Within the past year, using the fruits of the digital revolution and the sort of time that only a single person has, I've been able to restore the vinyl music I've missed into my musical rotation. Here's how:

The first task is to get the analog signals into the computer. If your computer has a sound card with the sort of RCA inputs that exist on the back of your stereo, that's easy. For my "digital hub" iMac, I needed an analog-digital converter, which I purchased for less than $100 from Edirol (www.edirol.com).

Once my desktop digital highway was open, though, there was plenty left to do. To capture the sound as it streamed from my dusty turntable, I purchased Roxio's suite of audio programs (www.roxio.com) and powered up CD Spin Doctor.
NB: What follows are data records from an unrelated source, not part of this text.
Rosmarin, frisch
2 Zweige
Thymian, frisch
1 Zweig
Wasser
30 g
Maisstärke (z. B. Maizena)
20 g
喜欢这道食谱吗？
It records sound bites of up to several hours in the AIFF format.

When I had the music, the massaging began. At a minimum, that meant breaking the files into songs, a semi-tedious process. Spin Doctor's fever chart-like visual representation helps, but the function that's supposed to split the file into songs automatically doesn't. I found that I had to go from song to song manually.

Spin Doctor includes several filters for eliminating noises from scratchy albums. Learning to make a record sound a lot better was pretty simple, but attaining the "crystal clear CDs" Roxio promises required more patience and expertise than I had. Eventually I decided that a little bit of vinyl-era noise was, uh, nostalgic. Only once did I have to surrender an album as unredeemable.
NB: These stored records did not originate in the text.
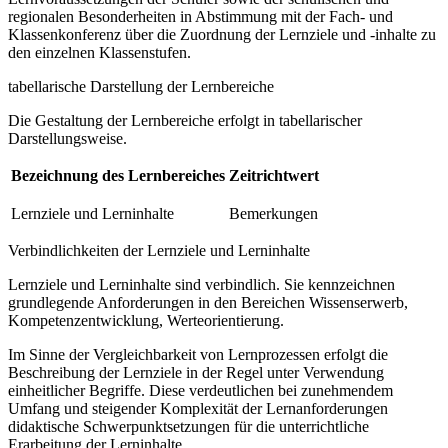
regionalen Besonderheiten in Abstimmung mit der Fach- und
Klassenkonferenz über die Zuordnung der Lernziele und -inhalte zu
den einzelnen Klassenstufen.
tabellarische Darstellung der Lernbereiche
Die Gestaltung der Lernbereiche erfolgt in tabellarischer
Darstellungsweise.
Bezeichnung des Lernbereiches
Zeitrichtwert
Lernziele und Lerninhalte
Bemerkungen
Verbindlichkeiten der Lernziele und Lerninhalte
Lernziele und Lerninhalte sind verbindlich. Sie kennzeichnen
grundlegende Anforderungen in den Bereichen Wissenserwerb,
Kompetenzentwicklung, Werteorientierung.
Im Sinne der Vergleichbarkeit von Lernprozessen erfolgt die
Beschreibung der Lernziele in der Regel unter Verwendung
einheitlicher Begriffe. Diese verdeutlichen bei zunehmendem
Umfang und steigender Komplexität der Lernanforderungen
didaktische Schwerpunktsetzungen für die unterrichtliche
Erarbeitung der Lerninhalte.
Once I was satisfied with a set of files, it was a simple task to drag and drop them into iTunes, then convert them into (considerably smaller) MPEG files, and then add in all the descriptive data - such as artist name, song title, and genre - that imports automatically when you rip a CD.
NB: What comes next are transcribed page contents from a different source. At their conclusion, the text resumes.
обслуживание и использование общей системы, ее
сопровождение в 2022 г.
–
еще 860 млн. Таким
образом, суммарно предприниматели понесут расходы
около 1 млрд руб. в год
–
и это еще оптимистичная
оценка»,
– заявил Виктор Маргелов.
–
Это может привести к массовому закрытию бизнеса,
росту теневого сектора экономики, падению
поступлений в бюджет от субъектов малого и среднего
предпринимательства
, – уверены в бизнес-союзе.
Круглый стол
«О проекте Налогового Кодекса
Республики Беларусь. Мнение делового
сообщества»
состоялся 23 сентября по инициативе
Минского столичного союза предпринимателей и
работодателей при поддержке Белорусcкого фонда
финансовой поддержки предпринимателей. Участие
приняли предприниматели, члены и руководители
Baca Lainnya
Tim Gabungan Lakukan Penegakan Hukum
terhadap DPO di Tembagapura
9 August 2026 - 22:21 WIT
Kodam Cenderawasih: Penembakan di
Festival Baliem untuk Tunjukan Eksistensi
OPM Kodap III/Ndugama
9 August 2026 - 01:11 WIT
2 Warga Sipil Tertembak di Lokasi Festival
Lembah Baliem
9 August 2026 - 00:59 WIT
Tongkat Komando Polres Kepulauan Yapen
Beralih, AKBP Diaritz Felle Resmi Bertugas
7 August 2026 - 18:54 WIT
OK, it wasn't simple at all. In fact, it was pretty laborious. About 100 albums - including two or three of Chris's giveaways - meant perhaps 700 or 800 songs, and each one needed to be recorded, rehabilitated, reformatted, and relabeled.

Though in the end, it required more time than I expected - not to mention about $200 - I couldn't have bought the recordings for that. In some cases, I couldn't have bought them at all. Some of them are obscure, such as the City Boy album that I stumbled upon in Minneapolis in 1977 and spent practically my last $5 on. Some of them are just really old, such as Vaughn Meader's classic 1962 comedy album "The First Family."

Now that they're recorded, of course, I can finally catch up to Chris and toss both turntable and vinyl, right? I would have thought so, but even though my recording studio has been all but shut down for several months, I've found it hard to let go. These things take time.